*Goal 1*
Please rewrite the paragraph of the text on speed that begins "Like velocity, speed has" as a short bulleted list that keeps its main facts.

*Source*
In kinematics, the speed of an object is the magnitude of its velocity (the rate of change of its position); it is thus a scalar quantity.[1] The average speed of an object in an interval of time is the distance travelled by the object divided by the duration of the interval;[2] the instantaneous speed is the limit of the average speed as the duration of the time interval approaches zero.

Like velocity, speed has the dimensions of a length divided by a time; the SI unit of speed is the metre per second, but the most usual unit of speed in everyday usage is the kilometre per hour or, in the USA and the UK, miles per hour. For air and marine travel the knot is commonly used.

The fastest possible speed at which energy or information can travel, according to special relativity, is the speed of light in a vacuum c = 299,792,458 metres per second, approximately 1079 million kilometres per hour (671,000,000 mph). Matter cannot quite reach the speed of light, as this would require an infinite amount of energy. In relativity physics, the concept of rapidity replaces the classical idea of speed.

## Definition

The Italian physicist Galileo Galilei is credited with being the first to measure speed by considering the distance covered and the time it takes. Galileo defined speed as the distance covered per unit of time.[3] In equation form, this is

$v = \frac{d}{t},$

where v is speed, d is distance, and t is time. A cyclist who covers 30 metres in a time of 2 seconds, for example, has a speed of 15 metres per second. Objects in motion often have variations in speed (a car might travel along a street at 50 km/h, slow to 0 km/h, and then reach 30 km/h).

Region annotation rows:
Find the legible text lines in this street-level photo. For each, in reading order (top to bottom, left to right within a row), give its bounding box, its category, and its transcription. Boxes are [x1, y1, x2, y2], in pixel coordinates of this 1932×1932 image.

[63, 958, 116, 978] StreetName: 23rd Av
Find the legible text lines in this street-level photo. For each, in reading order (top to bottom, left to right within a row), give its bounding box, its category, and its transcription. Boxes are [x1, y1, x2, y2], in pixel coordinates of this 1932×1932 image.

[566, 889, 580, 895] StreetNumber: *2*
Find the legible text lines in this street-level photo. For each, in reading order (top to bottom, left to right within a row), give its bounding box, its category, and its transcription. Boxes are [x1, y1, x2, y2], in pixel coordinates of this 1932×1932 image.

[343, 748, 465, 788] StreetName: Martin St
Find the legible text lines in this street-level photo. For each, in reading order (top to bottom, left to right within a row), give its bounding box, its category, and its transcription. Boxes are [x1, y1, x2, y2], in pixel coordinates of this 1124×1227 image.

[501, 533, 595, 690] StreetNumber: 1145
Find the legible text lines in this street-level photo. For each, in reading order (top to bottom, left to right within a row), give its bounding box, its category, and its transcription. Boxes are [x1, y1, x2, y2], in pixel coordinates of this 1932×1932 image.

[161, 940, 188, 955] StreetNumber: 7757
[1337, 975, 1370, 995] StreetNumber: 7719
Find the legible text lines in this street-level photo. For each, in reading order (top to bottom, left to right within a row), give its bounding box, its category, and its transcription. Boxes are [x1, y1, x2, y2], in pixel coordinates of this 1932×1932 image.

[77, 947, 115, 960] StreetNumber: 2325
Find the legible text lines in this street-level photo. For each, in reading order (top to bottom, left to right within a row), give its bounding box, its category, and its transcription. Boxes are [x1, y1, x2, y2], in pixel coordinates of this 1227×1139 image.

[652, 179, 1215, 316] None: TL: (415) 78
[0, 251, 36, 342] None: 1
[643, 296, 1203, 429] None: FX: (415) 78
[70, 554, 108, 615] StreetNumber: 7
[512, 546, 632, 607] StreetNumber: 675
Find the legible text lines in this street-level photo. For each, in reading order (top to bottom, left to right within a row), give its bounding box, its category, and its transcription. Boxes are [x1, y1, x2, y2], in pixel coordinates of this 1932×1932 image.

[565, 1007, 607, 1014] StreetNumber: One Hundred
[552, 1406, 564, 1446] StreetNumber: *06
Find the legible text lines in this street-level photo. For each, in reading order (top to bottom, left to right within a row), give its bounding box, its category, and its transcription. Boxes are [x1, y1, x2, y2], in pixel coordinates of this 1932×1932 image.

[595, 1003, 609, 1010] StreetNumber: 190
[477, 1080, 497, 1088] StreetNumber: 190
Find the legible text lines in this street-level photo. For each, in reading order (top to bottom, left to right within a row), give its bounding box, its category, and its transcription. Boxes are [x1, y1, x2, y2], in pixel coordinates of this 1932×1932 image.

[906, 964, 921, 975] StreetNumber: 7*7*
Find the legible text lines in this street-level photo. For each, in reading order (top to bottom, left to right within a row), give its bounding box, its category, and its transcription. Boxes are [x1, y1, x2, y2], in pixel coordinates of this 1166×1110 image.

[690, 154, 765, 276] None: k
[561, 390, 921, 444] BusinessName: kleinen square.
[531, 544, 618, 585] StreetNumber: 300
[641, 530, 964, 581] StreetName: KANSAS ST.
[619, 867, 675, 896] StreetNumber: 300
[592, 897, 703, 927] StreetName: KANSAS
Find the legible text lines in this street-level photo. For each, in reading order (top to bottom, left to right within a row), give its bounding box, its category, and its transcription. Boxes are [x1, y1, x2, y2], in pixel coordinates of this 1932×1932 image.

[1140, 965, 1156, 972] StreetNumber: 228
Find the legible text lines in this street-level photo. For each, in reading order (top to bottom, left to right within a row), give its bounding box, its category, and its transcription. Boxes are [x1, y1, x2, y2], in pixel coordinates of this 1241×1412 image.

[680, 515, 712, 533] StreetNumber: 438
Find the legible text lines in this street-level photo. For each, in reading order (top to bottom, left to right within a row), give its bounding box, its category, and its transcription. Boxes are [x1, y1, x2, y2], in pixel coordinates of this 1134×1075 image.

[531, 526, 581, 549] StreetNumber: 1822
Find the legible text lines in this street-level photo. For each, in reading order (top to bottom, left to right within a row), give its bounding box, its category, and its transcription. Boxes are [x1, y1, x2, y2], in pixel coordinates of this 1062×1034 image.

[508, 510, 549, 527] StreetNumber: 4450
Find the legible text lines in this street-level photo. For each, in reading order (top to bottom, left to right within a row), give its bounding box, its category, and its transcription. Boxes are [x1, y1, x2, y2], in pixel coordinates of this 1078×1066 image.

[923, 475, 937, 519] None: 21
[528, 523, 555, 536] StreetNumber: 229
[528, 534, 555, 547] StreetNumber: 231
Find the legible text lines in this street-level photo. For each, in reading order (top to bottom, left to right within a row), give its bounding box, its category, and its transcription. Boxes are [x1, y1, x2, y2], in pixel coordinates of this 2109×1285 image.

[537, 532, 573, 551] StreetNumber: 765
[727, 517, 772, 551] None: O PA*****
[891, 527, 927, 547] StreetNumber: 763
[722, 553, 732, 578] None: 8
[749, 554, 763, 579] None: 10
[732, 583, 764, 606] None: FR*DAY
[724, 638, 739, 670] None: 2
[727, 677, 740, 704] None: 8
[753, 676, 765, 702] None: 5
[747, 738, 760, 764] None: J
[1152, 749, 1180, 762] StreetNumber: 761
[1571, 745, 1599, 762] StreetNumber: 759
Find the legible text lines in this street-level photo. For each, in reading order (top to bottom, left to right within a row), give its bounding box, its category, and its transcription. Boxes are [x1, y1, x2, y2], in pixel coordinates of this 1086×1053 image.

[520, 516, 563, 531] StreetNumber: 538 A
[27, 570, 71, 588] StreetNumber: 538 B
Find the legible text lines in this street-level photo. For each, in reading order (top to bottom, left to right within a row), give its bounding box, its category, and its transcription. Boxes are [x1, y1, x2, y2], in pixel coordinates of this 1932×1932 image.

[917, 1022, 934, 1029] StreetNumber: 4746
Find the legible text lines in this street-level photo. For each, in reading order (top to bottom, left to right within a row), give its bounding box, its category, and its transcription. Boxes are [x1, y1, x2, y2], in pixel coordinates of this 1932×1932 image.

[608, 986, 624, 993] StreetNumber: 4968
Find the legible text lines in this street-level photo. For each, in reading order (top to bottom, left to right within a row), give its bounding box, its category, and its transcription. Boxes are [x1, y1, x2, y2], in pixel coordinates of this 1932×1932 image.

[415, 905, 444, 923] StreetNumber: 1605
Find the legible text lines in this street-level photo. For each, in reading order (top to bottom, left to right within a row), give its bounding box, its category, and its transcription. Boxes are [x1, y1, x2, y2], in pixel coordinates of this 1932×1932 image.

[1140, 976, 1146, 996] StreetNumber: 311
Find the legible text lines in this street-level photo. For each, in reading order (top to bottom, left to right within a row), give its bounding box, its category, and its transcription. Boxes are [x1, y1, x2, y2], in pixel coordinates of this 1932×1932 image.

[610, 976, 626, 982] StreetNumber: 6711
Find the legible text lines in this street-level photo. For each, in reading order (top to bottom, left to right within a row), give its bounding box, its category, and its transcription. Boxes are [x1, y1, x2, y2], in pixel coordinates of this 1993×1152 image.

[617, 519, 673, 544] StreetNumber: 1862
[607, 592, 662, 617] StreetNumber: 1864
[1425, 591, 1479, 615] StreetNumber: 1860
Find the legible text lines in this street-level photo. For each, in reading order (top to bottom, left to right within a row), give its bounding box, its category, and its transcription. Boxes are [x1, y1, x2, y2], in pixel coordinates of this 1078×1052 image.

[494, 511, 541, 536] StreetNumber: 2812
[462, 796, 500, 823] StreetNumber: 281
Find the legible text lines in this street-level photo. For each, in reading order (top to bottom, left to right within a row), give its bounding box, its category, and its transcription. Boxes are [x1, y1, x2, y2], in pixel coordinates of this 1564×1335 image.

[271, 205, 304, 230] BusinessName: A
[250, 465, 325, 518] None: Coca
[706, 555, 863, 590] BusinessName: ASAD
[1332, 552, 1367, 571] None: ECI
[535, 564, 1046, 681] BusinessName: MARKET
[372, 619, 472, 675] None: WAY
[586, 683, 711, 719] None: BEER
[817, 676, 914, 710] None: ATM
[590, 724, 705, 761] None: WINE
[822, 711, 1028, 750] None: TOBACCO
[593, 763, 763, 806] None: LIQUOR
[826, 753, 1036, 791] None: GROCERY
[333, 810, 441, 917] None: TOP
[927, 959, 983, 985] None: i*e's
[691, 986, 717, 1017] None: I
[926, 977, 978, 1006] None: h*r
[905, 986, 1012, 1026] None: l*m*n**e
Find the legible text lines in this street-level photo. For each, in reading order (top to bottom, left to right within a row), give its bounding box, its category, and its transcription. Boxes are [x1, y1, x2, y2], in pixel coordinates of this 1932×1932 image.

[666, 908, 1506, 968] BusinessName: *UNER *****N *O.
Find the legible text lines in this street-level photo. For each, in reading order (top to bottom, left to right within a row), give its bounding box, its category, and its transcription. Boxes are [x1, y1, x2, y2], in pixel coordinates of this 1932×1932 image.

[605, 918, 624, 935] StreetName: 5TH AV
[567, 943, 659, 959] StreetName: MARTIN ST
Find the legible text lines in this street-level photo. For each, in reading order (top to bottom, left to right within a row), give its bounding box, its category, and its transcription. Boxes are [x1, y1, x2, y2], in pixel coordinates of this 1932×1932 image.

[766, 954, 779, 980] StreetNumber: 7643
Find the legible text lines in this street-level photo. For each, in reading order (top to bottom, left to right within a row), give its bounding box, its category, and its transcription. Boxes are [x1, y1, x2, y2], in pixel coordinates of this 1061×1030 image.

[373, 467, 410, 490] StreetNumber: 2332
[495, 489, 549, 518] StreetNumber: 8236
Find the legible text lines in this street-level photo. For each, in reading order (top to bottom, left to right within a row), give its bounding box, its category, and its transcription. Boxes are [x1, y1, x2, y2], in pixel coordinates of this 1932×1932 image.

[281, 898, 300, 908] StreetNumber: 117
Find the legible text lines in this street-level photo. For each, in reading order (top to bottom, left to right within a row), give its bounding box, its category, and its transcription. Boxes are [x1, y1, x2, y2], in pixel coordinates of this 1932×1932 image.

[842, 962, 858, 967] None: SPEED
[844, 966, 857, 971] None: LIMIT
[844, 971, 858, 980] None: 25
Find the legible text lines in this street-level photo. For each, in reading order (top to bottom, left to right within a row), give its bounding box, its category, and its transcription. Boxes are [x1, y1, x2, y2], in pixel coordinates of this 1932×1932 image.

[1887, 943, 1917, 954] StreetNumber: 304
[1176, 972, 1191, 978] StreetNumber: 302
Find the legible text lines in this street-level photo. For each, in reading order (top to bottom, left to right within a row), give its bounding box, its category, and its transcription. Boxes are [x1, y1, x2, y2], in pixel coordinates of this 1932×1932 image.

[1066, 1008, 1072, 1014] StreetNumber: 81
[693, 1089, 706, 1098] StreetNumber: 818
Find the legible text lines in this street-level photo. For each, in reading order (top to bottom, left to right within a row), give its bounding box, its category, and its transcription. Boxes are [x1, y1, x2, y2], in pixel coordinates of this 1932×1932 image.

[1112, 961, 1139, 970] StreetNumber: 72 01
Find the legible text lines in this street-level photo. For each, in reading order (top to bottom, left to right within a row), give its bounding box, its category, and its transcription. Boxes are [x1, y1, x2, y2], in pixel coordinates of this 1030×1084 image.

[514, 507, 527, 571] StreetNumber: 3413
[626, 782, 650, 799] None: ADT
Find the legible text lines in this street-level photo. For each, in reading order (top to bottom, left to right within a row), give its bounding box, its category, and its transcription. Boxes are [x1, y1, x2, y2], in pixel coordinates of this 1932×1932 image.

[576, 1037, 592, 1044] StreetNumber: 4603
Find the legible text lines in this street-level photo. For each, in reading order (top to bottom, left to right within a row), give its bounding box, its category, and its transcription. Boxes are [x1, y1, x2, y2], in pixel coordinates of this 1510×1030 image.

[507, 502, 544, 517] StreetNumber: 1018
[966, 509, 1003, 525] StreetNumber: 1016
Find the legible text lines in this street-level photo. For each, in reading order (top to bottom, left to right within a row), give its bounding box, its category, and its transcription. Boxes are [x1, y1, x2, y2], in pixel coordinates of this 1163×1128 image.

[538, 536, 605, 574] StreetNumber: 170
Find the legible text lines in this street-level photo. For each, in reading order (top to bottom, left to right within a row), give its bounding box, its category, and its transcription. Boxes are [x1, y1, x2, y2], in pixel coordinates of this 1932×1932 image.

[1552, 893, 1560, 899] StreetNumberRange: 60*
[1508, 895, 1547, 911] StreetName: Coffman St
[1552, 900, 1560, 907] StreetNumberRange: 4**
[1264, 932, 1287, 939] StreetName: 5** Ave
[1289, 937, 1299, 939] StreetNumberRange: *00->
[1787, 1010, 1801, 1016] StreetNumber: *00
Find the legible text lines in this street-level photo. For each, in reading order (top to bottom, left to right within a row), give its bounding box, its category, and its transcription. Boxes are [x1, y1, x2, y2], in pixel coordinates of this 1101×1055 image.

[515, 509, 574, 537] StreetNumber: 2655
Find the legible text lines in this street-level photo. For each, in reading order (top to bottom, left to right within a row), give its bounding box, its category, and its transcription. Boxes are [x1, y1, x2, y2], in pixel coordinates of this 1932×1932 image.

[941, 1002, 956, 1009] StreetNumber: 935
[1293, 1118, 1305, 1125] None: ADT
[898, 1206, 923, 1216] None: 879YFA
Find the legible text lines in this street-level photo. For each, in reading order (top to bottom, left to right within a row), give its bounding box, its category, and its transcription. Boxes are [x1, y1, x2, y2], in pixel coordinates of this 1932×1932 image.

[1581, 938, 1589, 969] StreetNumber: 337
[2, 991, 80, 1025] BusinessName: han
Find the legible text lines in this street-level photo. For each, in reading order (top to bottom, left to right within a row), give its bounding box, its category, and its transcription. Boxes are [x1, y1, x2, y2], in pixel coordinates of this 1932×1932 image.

*Goal 2*
In the rows, reproduce only the lines from the line with "this 1062×1034 image." to the line with "[508, 510, 549, 527] StreetNumber: 4450", both included and the request line kept as is. Shift every number in the answer line down by 23, including the box coordinates and the street number.

*Full response 1*
- Speed, like velocity, has dimensions of length divided by time.
- The SI unit of speed is the meter per second.
- In everyday use, the most common unit is the kilometer per hour, or miles per hour in the USA and the UK.
- The knot is commonly used for air and marine travel.

*Full response 2*
Find the legible text lines in this street-level photo. For each, in reading order (top to bottom, left to right within a row), give its bounding box, its category, and its transcription. Boxes are [x1, y1, x2, y2], in pixel coordinates of this 1062×1034 image.

[485, 487, 526, 504] StreetNumber: 4427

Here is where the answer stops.